THE DROP leads you to believe, from its trailer, cast and poster, not to mention the curriculum vitae of it’s accomplished screenwriter Dennis Lehane, that it is a shoot-em-up gangster-esque movie. Or maybe more of a neighborhood mob movie. It is however, in actuality, a character study. It is about identity, one’s haunting past, and what we so desperately want to believe ourselves to be. Much like the excellent and highly underrated 2012’s KILLING THEM SOFTLY, we are merely spectators to destinies already prescribed, but this time there’s a cute puppy along to cushion the ride. How do we make peace with the the deeds of our past? How do we try to walk a different line even though we know that our innate nature will fight us every step of the way? These are the central themes of THE DROP and for the most part they are played out with skill and elicit empathy.
It’s probably just my ever curious nature that made me want to understand more about the practical mechanics of how a drop location works, but suffice it to say that ‘Marv’s Bar’ serves as the crossroads for a vast number of illicit transactions in its Brooklyn neighborhood. Bob Saginowski, the lackluster but genial bartender at Marv’s is played by the current “It Man” Tom Hardy. Upon rescuing an injured puppy in a garbage can, and meeting the reticent, beautiful, and somewhat mysterious Nadia (Noomi Rapace) owner of said garbage can, the trajectory of our story is set in motion. Hardy has given himself a reputation for playing that guy with the calm composed facade rattling over a simmering seething pot of rage, conflict, and barely contained violence. Not only is Bob not an exception to that precedent, but he plays it is so cool and composed that, to be brutally frank, he borders on autistic. He is far too simple and oblivious to be believable in his job or in its milieu. He comes off as stupid in a wholly unbelievable way. No one can be that immune and ignorant and survive in the ‘hood, which of course leads us to question early on whether it’s all just a guise. We are given nary a whisper of what Bob is really all about. In retrospect, if one pays very close attention, there are hints, but they are few and far between and unfortunately there isn’t enough insight or mystery to urge the audience to further engage with him. There is nothing to access in Bob that makes you want more of him, and as he serves as the core of this story it pulls it down and makes plodding and abstruse. Our final deliverance of the true Bob is too little too late.
________
## What this exercise asks
a – According to the review, who plays Nadia?
b – Reproduce the review word for word, starting with "THE DROP leads" and going on through "and elicit empathy.".
Use only the review for these.

## Exercise data
________
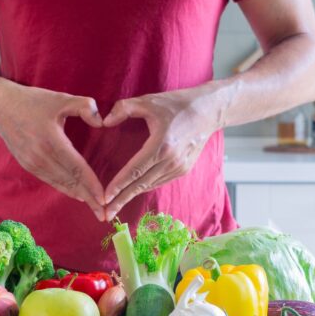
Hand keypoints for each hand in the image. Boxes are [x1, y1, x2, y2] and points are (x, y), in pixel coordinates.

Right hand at [0, 82, 105, 220]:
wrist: (0, 107)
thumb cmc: (32, 102)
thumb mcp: (61, 98)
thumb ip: (85, 106)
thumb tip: (101, 122)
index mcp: (51, 141)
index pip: (77, 168)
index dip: (92, 185)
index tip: (104, 199)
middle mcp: (41, 157)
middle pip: (71, 182)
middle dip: (89, 198)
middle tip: (104, 213)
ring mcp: (33, 164)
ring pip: (61, 184)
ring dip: (78, 196)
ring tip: (94, 208)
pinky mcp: (28, 166)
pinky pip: (51, 181)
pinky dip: (65, 189)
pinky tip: (77, 195)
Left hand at [102, 87, 219, 219]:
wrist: (209, 110)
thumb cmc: (177, 103)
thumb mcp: (149, 100)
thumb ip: (124, 108)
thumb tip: (105, 122)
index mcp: (161, 145)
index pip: (134, 171)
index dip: (118, 186)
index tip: (104, 198)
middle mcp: (170, 161)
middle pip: (140, 185)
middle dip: (121, 200)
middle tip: (105, 214)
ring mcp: (178, 167)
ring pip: (150, 185)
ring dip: (132, 196)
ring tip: (115, 206)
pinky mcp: (183, 169)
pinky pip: (159, 181)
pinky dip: (145, 187)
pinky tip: (133, 191)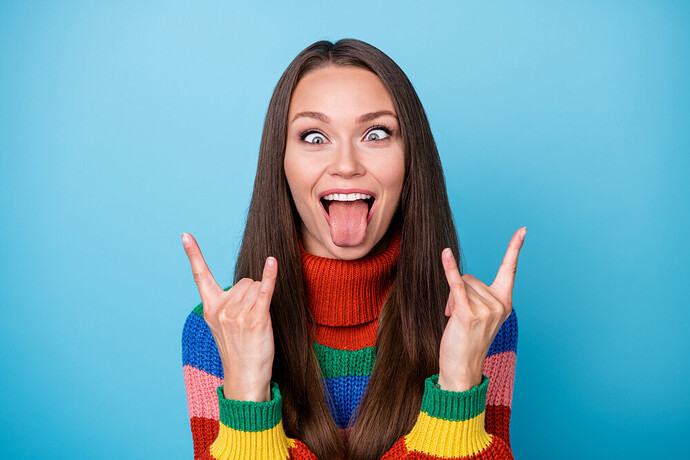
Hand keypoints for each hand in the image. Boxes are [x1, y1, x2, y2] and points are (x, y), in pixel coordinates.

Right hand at [182, 232, 276, 401]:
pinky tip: (272, 262)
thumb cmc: (239, 351)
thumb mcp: (223, 326)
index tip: (185, 235)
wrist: (245, 379)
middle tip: (250, 320)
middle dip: (252, 294)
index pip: (200, 276)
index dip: (193, 254)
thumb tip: (246, 284)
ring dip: (261, 299)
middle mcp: (221, 309)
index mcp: (210, 308)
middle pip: (244, 281)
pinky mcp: (256, 320)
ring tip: (257, 324)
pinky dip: (270, 276)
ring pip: (255, 286)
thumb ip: (227, 304)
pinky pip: (264, 291)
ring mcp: (238, 315)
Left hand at [438, 227, 525, 391]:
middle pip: (471, 278)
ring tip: (455, 322)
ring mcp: (486, 310)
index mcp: (505, 303)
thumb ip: (476, 295)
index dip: (515, 248)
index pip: (510, 270)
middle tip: (459, 318)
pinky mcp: (468, 314)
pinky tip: (445, 253)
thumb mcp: (478, 315)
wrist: (462, 370)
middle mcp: (499, 305)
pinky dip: (449, 269)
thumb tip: (458, 277)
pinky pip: (456, 285)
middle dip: (459, 294)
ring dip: (451, 301)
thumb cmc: (467, 341)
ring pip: (461, 284)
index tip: (523, 229)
________
## Solutions
a – Noomi Rapace

b –
THE DROP leads you to believe, from its trailer, cast and poster, not to mention the curriculum vitae of it’s accomplished screenwriter Dennis Lehane, that it is a shoot-em-up gangster-esque movie. Or maybe more of a neighborhood mob movie. It is however, in actuality, a character study. It is about identity, one’s haunting past, and what we so desperately want to believe ourselves to be. Much like the excellent and highly underrated 2012’s KILLING THEM SOFTLY, we are merely spectators to destinies already prescribed, but this time there’s a cute puppy along to cushion the ride. How do we make peace with the the deeds of our past? How do we try to walk a different line even though we know that our innate nature will fight us every step of the way? These are the central themes of THE DROP and for the most part they are played out with skill and elicit empathy.